Saturday, February 28, 2015

Low Volume in QQQ Suggests Rally Will Falter

Click on Chart to Enlarge

The chart above is the volume of QQQ with some moving averages and standard deviation bands.  The 8 day average of the volume is the lowest since August 2013, at which point it went very slightly lower.  The next lowest reading in between came at the beginning of Sept 2014 as stocks pushed towards the highs and then corrected sharply into October 2014.

In general waning volume on a rally is a bearish leading indicator meaning that it will occur in advance of a top in price.  So my interpretation here is that near multi year lows in volume as the other indexes are trying to make breakouts of the December highs (and in the NYSE highs back in July 2014), is probably not a good sign for bulls.

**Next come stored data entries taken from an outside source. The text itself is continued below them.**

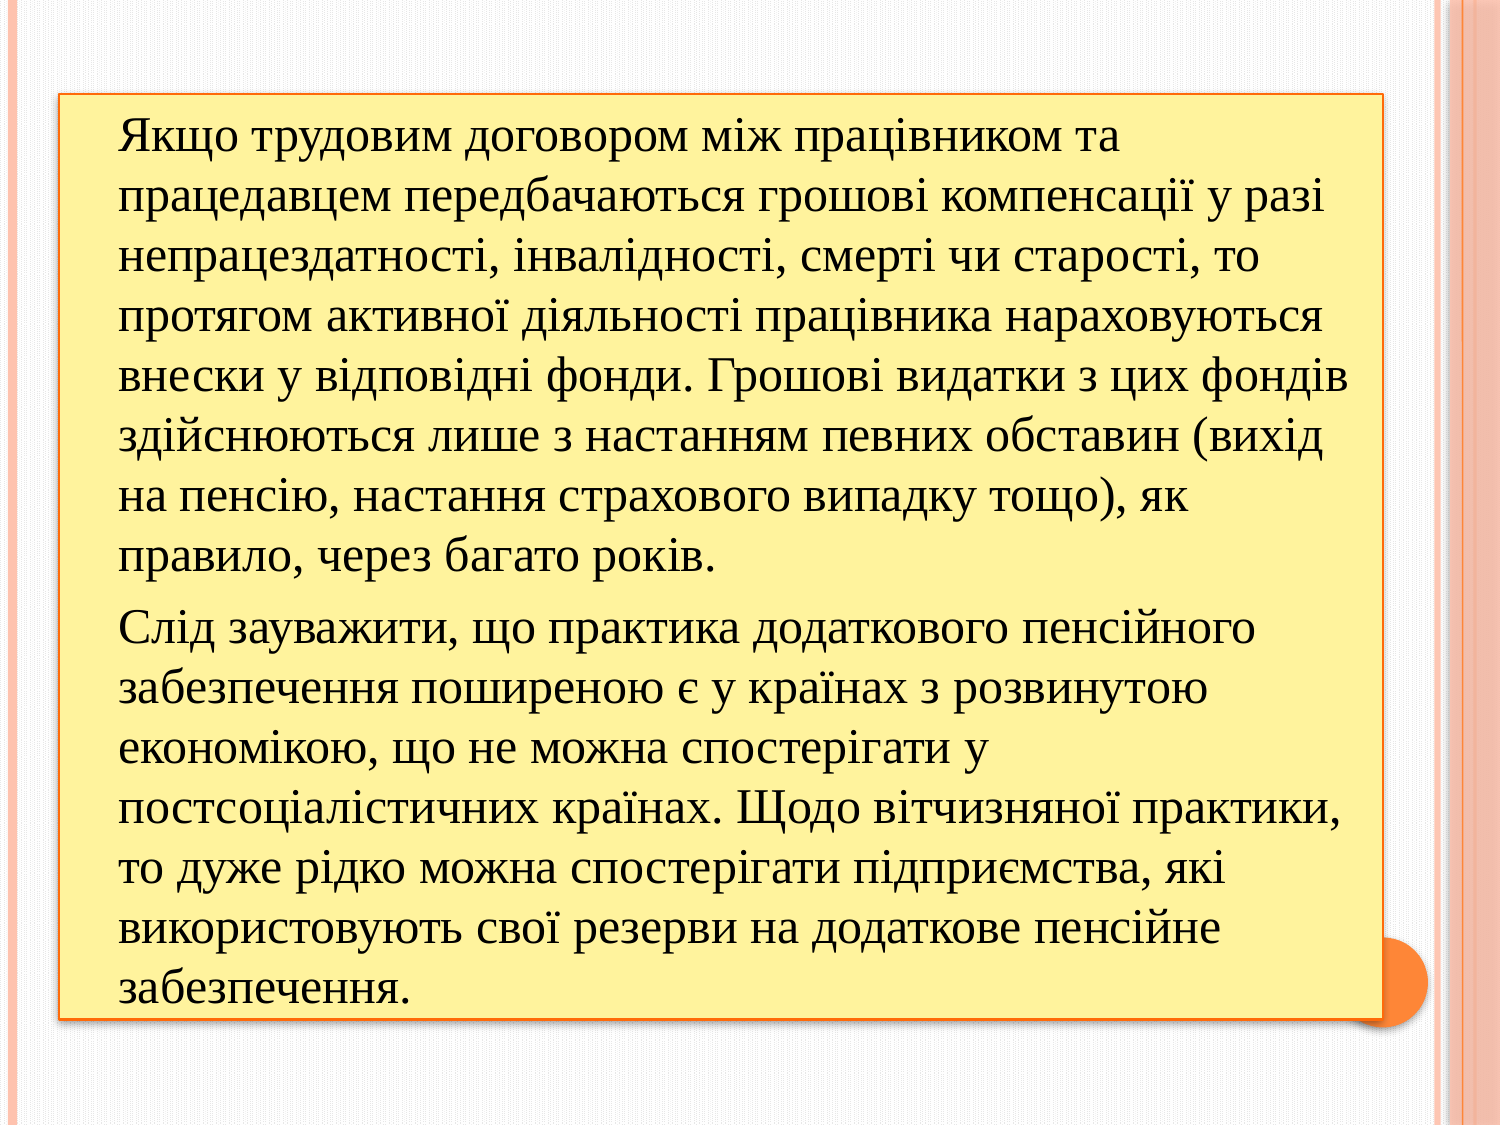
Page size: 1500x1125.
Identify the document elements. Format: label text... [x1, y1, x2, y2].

list Якщо трудовим договором між працівником та працедавцем передбачаються грошові компенсації у разі непрацездатності, інвалідності, смерті чи старості, то протягом активної діяльності працівника нараховуються внески у відповідні фонди. Грошові видатки з цих фондів здійснюються лише з настанням певних обставин (вихід на пенсію, настання страхового випадку тощо), як правило, через багато років. Слід зауважити, що практика додаткового пенсійного забезпечення поширеною є у країнах з розвинутою економікою, що не можна спостерігати у постсоціалістичних країнах. Щодо вітчизняної практики, то дуже рідко можна спостерігати підприємства, які використовують свої резерви на додаткове пенсійне забезпечення. [58, 93, 1384, 1021]
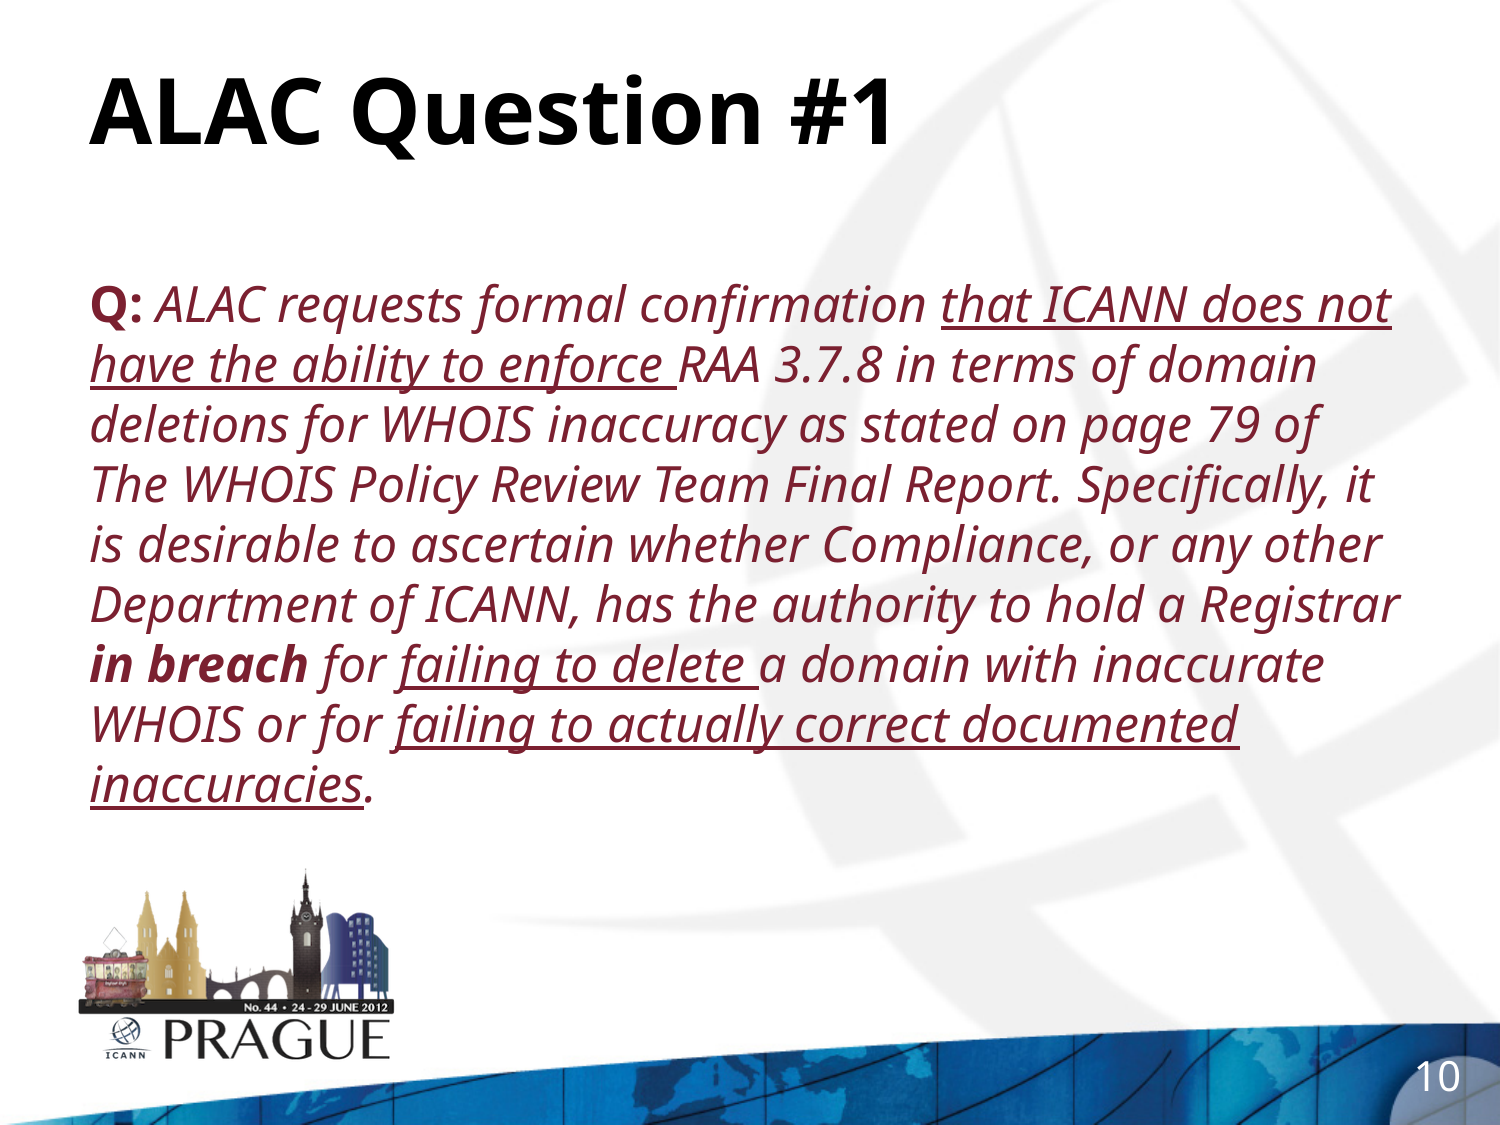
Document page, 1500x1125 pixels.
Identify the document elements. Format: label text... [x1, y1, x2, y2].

picture [0, 0, 1500, 1125]
slide_number 10 [1398, 1042, 1499, 1125]
title ALAC Question #1 Q: ALAC requests formal confirmation that ICANN does not have the ability to enforce RAA 3.7.8 in terms of domain deletions for WHOIS inaccuracy as stated on page 79 of The WHOIS Policy Review Team Final Report. Specifically, it is desirable to ascertain whether Compliance, or any other Department of ICANN, has the authority to hold a Registrar in breach for failing to delete a domain with inaccurate WHOIS or for failing to actually correct documented inaccuracies. [75, 45, 1425, 850]
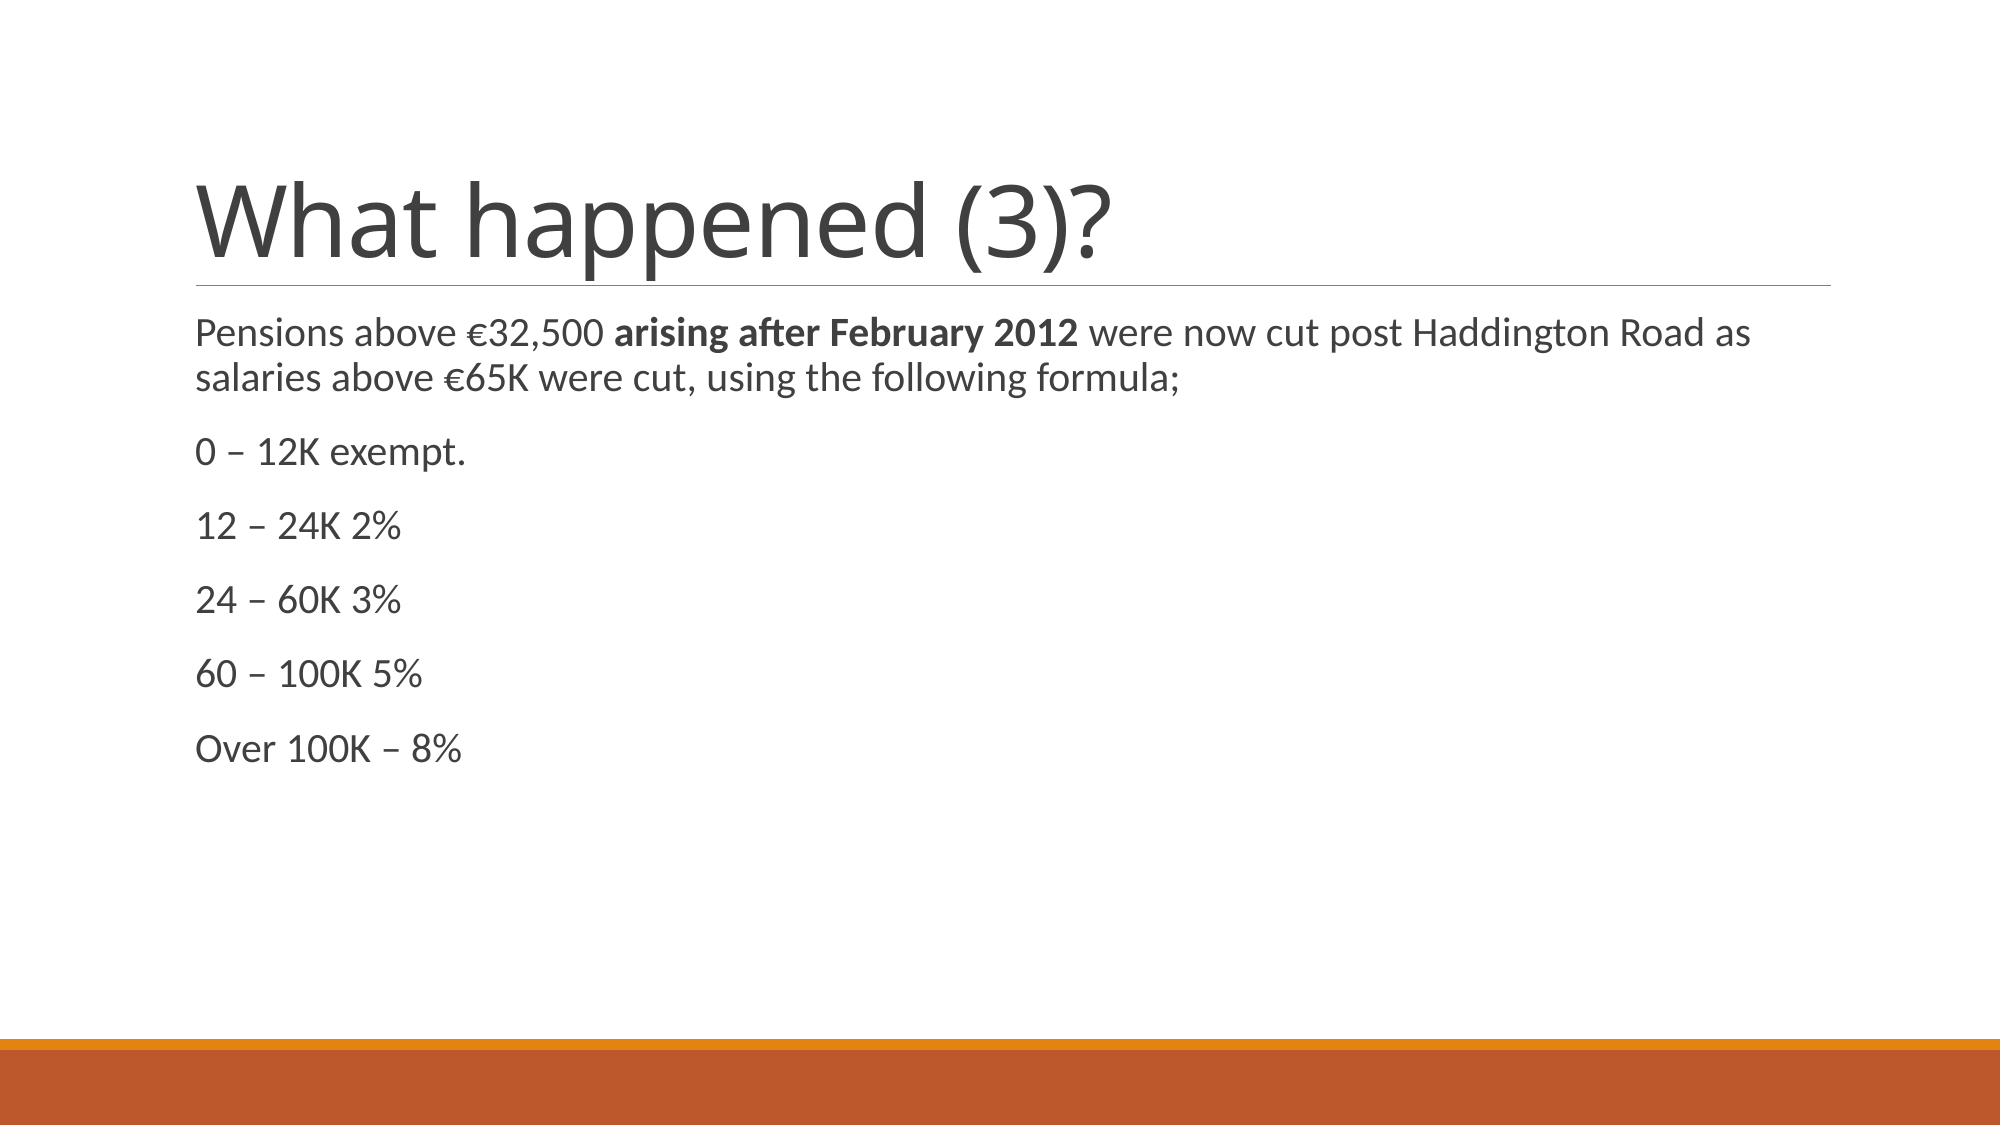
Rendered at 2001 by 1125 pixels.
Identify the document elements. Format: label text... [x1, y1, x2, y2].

list Pensions above €32,500 arising after February 2012 were now cut post Haddington Road as salaries above €65K were cut, using the following formula; 0 – 12K exempt. 12 – 24K 2% 24 – 60K 3% 60 – 100K 5% Over 100K – 8% [180, 302, 1830, 963]
title What happened (3)? [180, 47, 1830, 285]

I have analyzed current Commitment of Traders data for the major stock indexes, and a major selling surge came in in mid December.  There is not the same level of extreme in selling currently.  That could be interpreted as a bearish divergence, but it also could be interpreted as the smart money just not being extreme, and so there may be room to move higher before they create another extreme selling effort.

Shorter term measures of the total put/call volume ratio and equity put/call volume ratio came towards the lower end of their recent range this past week.  And so in conjunction with market volume waning, it appears that some complacency is setting in for this rally.

Given stocks are at new all time highs, a trailing stop behind the market may be the way to proceed from here, but another possibility is to exit part of long positions at these levels, with the idea to consider rebuying on the next correction.